Dark blue icons of video game controllers on a light blue background
Image credit: Eurogamer

Real-time strategy is an oddly gentlemanly affair, given its ultimate goal tends to be small-scale genocide. "I insist, good sir - let me clearly mark upon your map the exact location of my neatly-clustered power station." "Nay, sir - I could not in good conscience own a tank with more hitpoints than yours." Oh, balance - you have so much to answer for.

RUSE may be as constructed around equally-matched unit rosters as any other RTS, but it's that little bit closer to the deception and trickery of real-world war.
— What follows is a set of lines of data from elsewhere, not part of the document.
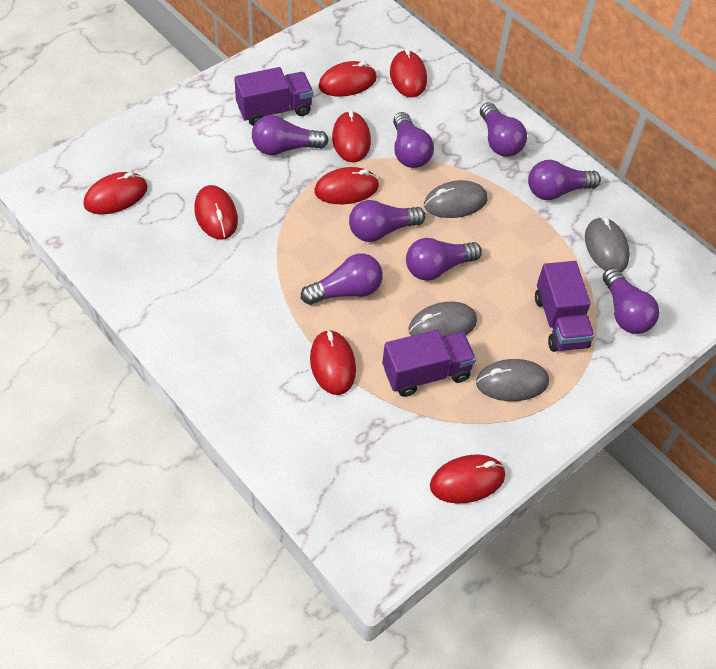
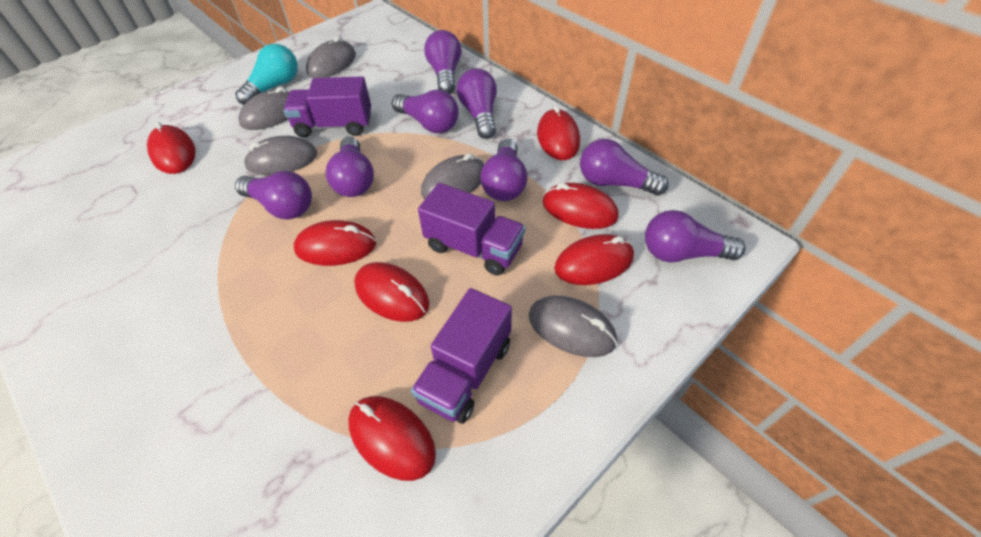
grey mouse: 4 -> 5
red mouse: 8 -> 7
turquoise light bulb: 0 -> 1

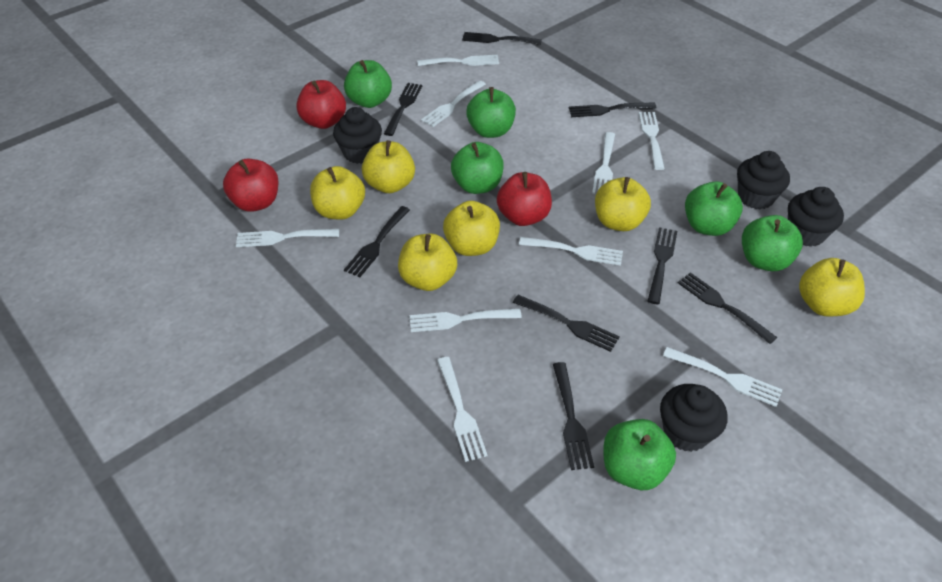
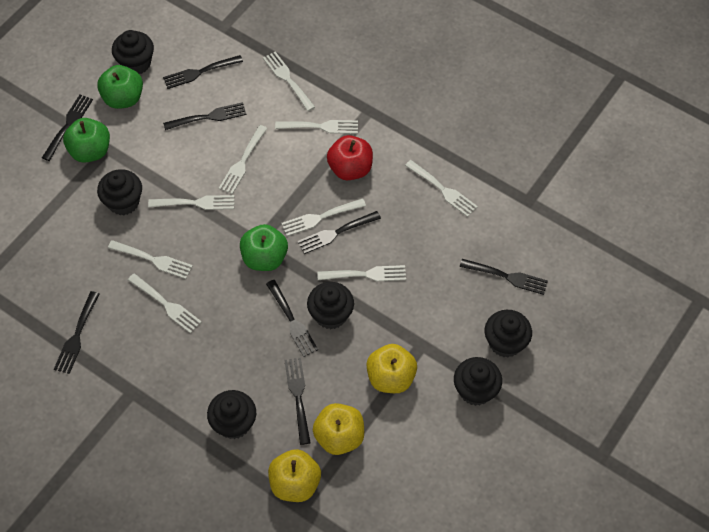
black cupcake: 4 -> 6
green apple: 6 -> 3
red apple: 3 -> 1
yellow apple: 6 -> 3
It's about getting one over on the enemy, lying to them, luring them into traps... It's dirty.

Which means, despite appearances, this is not simply Another World War II Strategy Game, and you should wipe that spiteful expression off your face, young man. It is, it's true, set upon 1940s battlefields and thus features no laser-targeted apocalypse bombs or fungal death-spores from dimension x, but it also offers maps the size of Somerset and controls focused on motion and battle, and not too much fiddly micro-management.

There's very much a boardgame sensibility behind RUSE, but fear not - you can zoom right in for more naturalistic, animated action

Those enormous maps, especially, are quite the thing - from fields to hills to sea, from ground to sky, all at the flick of thumbstick or mouse and without any of that nasty loading business. The size is not simply shallow graphical posturing, either - RUSE is about strategy on a huge scale, pushing against and defending multiple fronts. Movement is in broad gestures, vast arrows directing murderous traffic across the land, and planned from a maxi-zoom-out that displays the battle as figurines upon a commander's table. This is a game that wants you to feel like a true general, pulling strings from afar and privy to information beyond anything his peons provide - not the strange half-god, half-tank mechanic figure you assume in most strategy titles.

With that in mind, you have access to much more information than simply what your units can see. In a neat twist upon fog of war - always a strange, arbitrary and almost science-fictional element in any RTS - you're forever able to see where enemy units are, but won't known exactly what and how numerous they are until you've got direct line of sight. So you always know where to go for a fight, but unless you've been diligent in your reconnaissance you'll have little idea of whether you'll come up trumps or get your botty handed to you.

The view from my window on a Saturday night, assuming the tanks are firing WKD Blue.

Complicating that further are the titular ruses. Depending upon which cards - for the ruses are indeed presented as boardgame-like cards - your enemy has up his sleeve, what the game tells you is a temptingly exposed and frail army might in fact be a mighty squad of armoured steel. Or perhaps it's a decoy army, luring your attentions away from a major invasion force on the other side of the map. Or perhaps it's just a couple of expendable units ripe for the killing, but en route to them a more fearsome squad lies in ambush, rendered invisible thanks to the radio silence ruse.